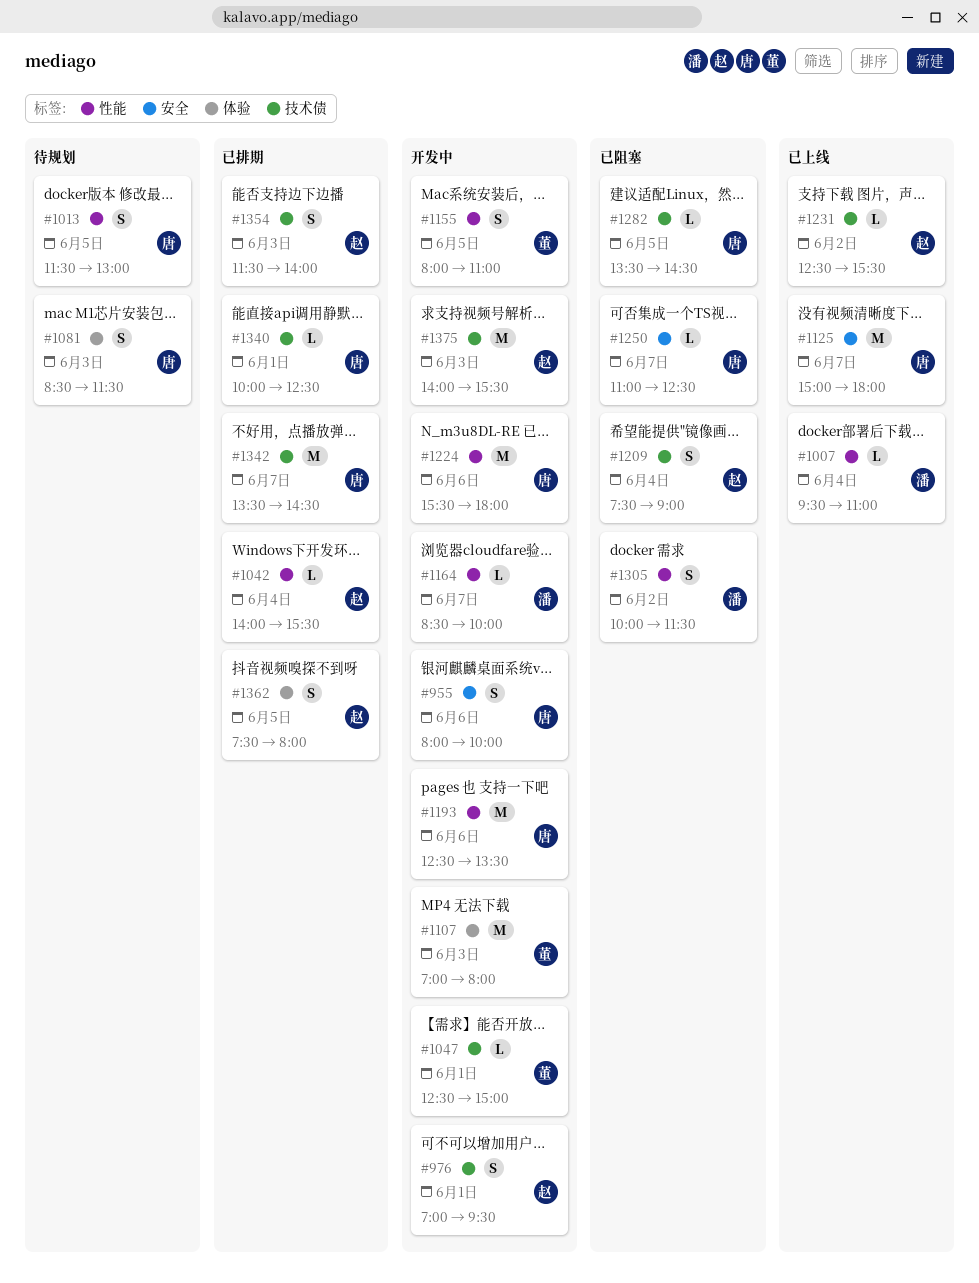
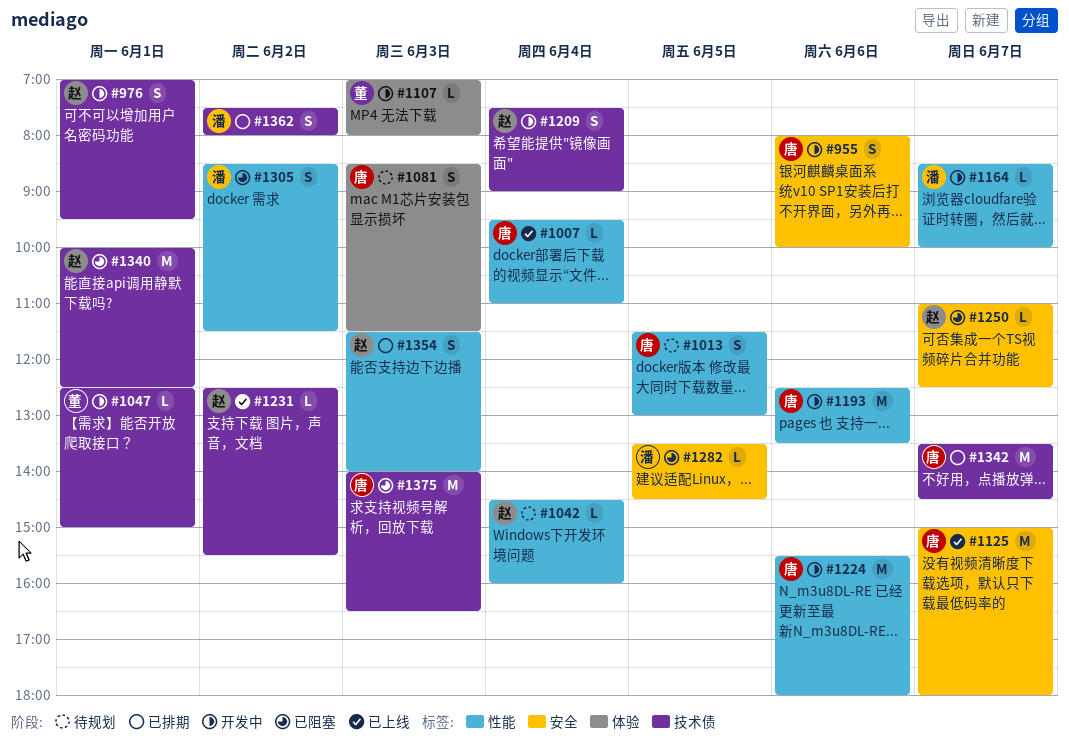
#1007, owner: 潘 -> 唐
#1042, status: 已排期 -> 待规划
#1042, begins: 14:00 -> 14:30
#1042, ends: 15:30 -> 16:00
#1107, estimate: M -> L
#1155: present -> none
#1209, status: 已阻塞 -> 开发中
#1250, owner: 唐 -> 赵
#1282, owner: 唐 -> 潘
#1282, label: 技术债 -> 安全
#1305, begins: 10:00 -> 08:30
#1340, status: 已排期 -> 已阻塞
#1340, owner: 唐 -> 赵
#1340, estimate: L -> M
#1354, label: 技术债 -> 性能
#1362, owner: 赵 -> 潘
#1362, label: 体验 -> 技术债
#1362, day: Jun 5 -> Jun 2
#1375, status: 开发中 -> 已阻塞
#1375, owner: 赵 -> 唐
#1375, ends: 15:30 -> 16:30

■ Job: Filter the records, keeping only lines that contain "label", and show those lines.

■ Result below:
#1282, label: 技术债 -> 安全
#1354, label: 技术债 -> 性能
#1362, label: 体验 -> 技术债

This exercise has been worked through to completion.